Please mark each statement yes or no according to the passage on faith and care for the Earth, and quote the exact words of the passage that decide it. 1. People are separate from the Earth. 2. After his resurrection, Jesus no longer bore his wounds. 3. Rewards and punishments become more powerful when they are delayed.

-- DOCUMENT --
(begin)

The Hebrew word Adam—which actually means “human,” not just a guy’s name—contains dām, which represents blood, life, and humanity’s intimate connection to the ground itself (see “Dām” Meaning in Hebrew: Blood, Life, and Humanity). We aren’t separate from the Earth. We’re woven into it.

And nowhere in Scripture does God suggest it’s okay to ruin the planet. The Bible speaks of a renewed Earth—an Earth united with Heaven—not a discarded one. Remember when the risen Jesus showed Thomas his wounds? Jesus was resurrected, but the wounds remained. Why would we assume a renewed Earth would be any different? Maybe our wounds to the Earth will persist too.

But here’s what really challenged me: the parable of the sheep and goats in Matthew 25. Jesus makes our responsibility explicit—whatever we do or fail to do for “the least of these,” we do to him. And I started wondering: who are the least powerful people in the world?

It’s not just the poor in distant countries, though they matter too. The truly powerless are those not yet born. They have no voice. They cannot vote, protest, or fight back. They are completely at our mercy. They must live with whatever mess we leave them.

They are the least of us.

And Jesus has called us to care for them.

Why We Struggle to Act

Even knowing all this, acting on it is hard. Human psychology works against us.

The story of Eden—whether you read it as history or myth—captures something true about our nature: we have significant trouble curbing our desires. We’re driven to continually improve our lives, even when those improvements damage the world around us.

One of the most consistent findings in psychology is that rewards and punishments lose their power when they’re delayed. The immediate pleasure of consumption will always feel more real than climate consequences decades away. And our expectations keep rising—each improvement becomes the new baseline, and we need more just to maintain the same level of satisfaction. This is baked into our nature.

(end)

-- DATA BLOCK --
(begin)

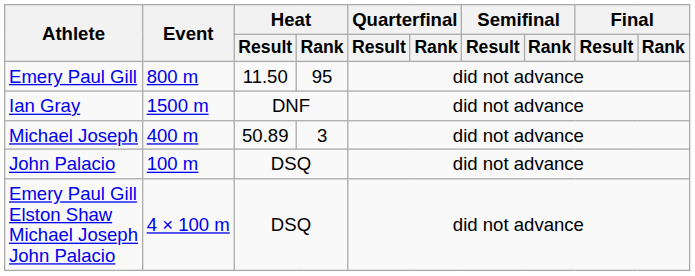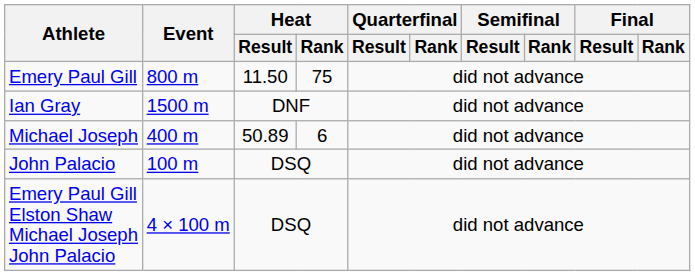Emery Paul Gill | Heat / Rank: 95 -> 75
Michael Joseph | Heat / Rank: 3 -> 6
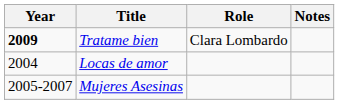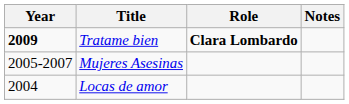Tratame bien | Role: normal -> bold
rows swapped: Mujeres Asesinas <-> Locas de amor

(end)

-- RESPONSE TO THE EXERCISE --
1. No: "We aren’t separate from the Earth."
2. No: "Jesus was resurrected, but the wounds remained."
3. No: "rewards and punishments lose their power when they’re delayed."